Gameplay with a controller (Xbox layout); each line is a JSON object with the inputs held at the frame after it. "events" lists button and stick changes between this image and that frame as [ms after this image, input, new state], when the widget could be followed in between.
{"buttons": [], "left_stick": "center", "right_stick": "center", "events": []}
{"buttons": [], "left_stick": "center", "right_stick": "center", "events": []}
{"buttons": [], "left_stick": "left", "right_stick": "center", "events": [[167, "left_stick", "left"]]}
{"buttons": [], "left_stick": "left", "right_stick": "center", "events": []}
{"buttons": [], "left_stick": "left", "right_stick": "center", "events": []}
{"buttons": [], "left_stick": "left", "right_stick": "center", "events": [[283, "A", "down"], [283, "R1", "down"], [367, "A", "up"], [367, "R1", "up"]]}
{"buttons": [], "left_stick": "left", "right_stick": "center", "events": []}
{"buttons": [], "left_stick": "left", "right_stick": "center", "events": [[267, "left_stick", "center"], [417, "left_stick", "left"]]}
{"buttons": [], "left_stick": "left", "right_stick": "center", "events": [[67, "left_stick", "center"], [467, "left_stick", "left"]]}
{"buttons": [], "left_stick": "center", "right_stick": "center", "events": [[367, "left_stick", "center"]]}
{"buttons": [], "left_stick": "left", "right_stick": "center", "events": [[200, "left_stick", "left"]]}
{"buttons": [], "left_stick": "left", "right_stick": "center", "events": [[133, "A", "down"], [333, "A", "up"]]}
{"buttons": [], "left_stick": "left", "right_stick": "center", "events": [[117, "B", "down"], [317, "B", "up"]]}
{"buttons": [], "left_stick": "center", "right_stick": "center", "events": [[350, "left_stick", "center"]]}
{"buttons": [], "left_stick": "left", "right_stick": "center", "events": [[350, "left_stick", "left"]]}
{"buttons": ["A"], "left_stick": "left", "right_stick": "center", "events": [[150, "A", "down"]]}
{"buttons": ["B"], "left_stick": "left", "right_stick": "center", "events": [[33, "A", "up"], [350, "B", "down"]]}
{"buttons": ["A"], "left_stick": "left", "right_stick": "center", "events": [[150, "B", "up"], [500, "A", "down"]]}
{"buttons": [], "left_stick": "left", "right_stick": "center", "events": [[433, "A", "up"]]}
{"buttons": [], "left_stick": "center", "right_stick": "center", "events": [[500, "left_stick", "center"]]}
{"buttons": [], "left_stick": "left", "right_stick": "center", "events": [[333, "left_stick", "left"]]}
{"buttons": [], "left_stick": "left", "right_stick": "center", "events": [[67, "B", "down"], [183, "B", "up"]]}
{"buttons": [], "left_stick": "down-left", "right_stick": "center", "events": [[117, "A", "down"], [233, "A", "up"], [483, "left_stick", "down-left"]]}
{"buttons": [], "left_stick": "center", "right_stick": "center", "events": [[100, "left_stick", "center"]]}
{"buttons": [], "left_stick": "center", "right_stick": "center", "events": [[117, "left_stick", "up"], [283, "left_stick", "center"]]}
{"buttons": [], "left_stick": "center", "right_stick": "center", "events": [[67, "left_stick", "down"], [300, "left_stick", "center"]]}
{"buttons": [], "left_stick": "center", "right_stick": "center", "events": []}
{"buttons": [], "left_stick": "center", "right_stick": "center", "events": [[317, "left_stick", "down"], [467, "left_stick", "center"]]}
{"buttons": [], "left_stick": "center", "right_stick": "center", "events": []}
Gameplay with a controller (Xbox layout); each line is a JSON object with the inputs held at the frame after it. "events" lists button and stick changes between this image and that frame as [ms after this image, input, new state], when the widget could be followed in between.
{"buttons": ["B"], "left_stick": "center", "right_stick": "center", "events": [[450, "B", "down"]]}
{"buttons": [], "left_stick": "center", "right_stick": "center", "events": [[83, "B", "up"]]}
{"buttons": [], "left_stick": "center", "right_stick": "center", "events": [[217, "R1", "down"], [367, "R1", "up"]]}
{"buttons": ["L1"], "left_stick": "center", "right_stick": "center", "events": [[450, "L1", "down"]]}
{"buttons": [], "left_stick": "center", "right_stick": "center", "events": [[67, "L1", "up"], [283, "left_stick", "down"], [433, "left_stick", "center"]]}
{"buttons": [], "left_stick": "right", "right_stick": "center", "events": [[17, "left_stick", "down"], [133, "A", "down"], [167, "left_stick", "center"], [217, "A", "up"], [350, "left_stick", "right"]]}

——

# EXERCISE
Without dropping a single line, output the records above exactly.

# EXERCISE SOLUTION
Gameplay with a controller (Xbox layout); each line is a JSON object with the inputs held at the frame after it. "events" lists button and stick changes between this image and that frame as [ms after this image, input, new state], when the widget could be followed in between.
{"buttons": [], "left_stick": "center", "right_stick": "center", "events": []}
{"buttons": [], "left_stick": "center", "right_stick": "center", "events": []}
{"buttons": [], "left_stick": "left", "right_stick": "center", "events": [[167, "left_stick", "left"]]}
{"buttons": [], "left_stick": "left", "right_stick": "center", "events": []}
{"buttons": [], "left_stick": "left", "right_stick": "center", "events": []}
{"buttons": [], "left_stick": "left", "right_stick": "center", "events": [[283, "A", "down"], [283, "R1", "down"], [367, "A", "up"], [367, "R1", "up"]]}
{"buttons": [], "left_stick": "left", "right_stick": "center", "events": []}
{"buttons": [], "left_stick": "left", "right_stick": "center", "events": [[267, "left_stick", "center"], [417, "left_stick", "left"]]}
{"buttons": [], "left_stick": "left", "right_stick": "center", "events": [[67, "left_stick", "center"], [467, "left_stick", "left"]]}
{"buttons": [], "left_stick": "center", "right_stick": "center", "events": [[367, "left_stick", "center"]]}
{"buttons": [], "left_stick": "left", "right_stick": "center", "events": [[200, "left_stick", "left"]]}
{"buttons": [], "left_stick": "left", "right_stick": "center", "events": [[133, "A", "down"], [333, "A", "up"]]}
{"buttons": [], "left_stick": "left", "right_stick": "center", "events": [[117, "B", "down"], [317, "B", "up"]]}
{"buttons": [], "left_stick": "center", "right_stick": "center", "events": [[350, "left_stick", "center"]]}
{"buttons": [], "left_stick": "left", "right_stick": "center", "events": [[350, "left_stick", "left"]]}
{"buttons": ["A"], "left_stick": "left", "right_stick": "center", "events": [[150, "A", "down"]]}
{"buttons": ["B"], "left_stick": "left", "right_stick": "center", "events": [[33, "A", "up"], [350, "B", "down"]]}
{"buttons": ["A"], "left_stick": "left", "right_stick": "center", "events": [[150, "B", "up"], [500, "A", "down"]]}
{"buttons": [], "left_stick": "left", "right_stick": "center", "events": [[433, "A", "up"]]}
{"buttons": [], "left_stick": "center", "right_stick": "center", "events": [[500, "left_stick", "center"]]}
{"buttons": [], "left_stick": "left", "right_stick": "center", "events": [[333, "left_stick", "left"]]}
{"buttons": [], "left_stick": "left", "right_stick": "center", "events": [[67, "B", "down"], [183, "B", "up"]]}
{"buttons": [], "left_stick": "down-left", "right_stick": "center", "events": [[117, "A", "down"], [233, "A", "up"], [483, "left_stick", "down-left"]]}
{"buttons": [], "left_stick": "center", "right_stick": "center", "events": [[100, "left_stick", "center"]]}
{"buttons": [], "left_stick": "center", "right_stick": "center", "events": [[117, "left_stick", "up"], [283, "left_stick", "center"]]}
{"buttons": [], "left_stick": "center", "right_stick": "center", "events": [[67, "left_stick", "down"], [300, "left_stick", "center"]]}
{"buttons": [], "left_stick": "center", "right_stick": "center", "events": []}
{"buttons": [], "left_stick": "center", "right_stick": "center", "events": [[317, "left_stick", "down"], [467, "left_stick", "center"]]}
{"buttons": [], "left_stick": "center", "right_stick": "center", "events": []}
Gameplay with a controller (Xbox layout); each line is a JSON object with the inputs held at the frame after it. "events" lists button and stick changes between this image and that frame as [ms after this image, input, new state], when the widget could be followed in between.
{"buttons": ["B"], "left_stick": "center", "right_stick": "center", "events": [[450, "B", "down"]]}
{"buttons": [], "left_stick": "center", "right_stick": "center", "events": [[83, "B", "up"]]}
{"buttons": [], "left_stick": "center", "right_stick": "center", "events": [[217, "R1", "down"], [367, "R1", "up"]]}
{"buttons": ["L1"], "left_stick": "center", "right_stick": "center", "events": [[450, "L1", "down"]]}
{"buttons": [], "left_stick": "center", "right_stick": "center", "events": [[67, "L1", "up"], [283, "left_stick", "down"], [433, "left_stick", "center"]]}
{"buttons": [], "left_stick": "right", "right_stick": "center", "events": [[17, "left_stick", "down"], [133, "A", "down"], [167, "left_stick", "center"], [217, "A", "up"], [350, "left_stick", "right"]]}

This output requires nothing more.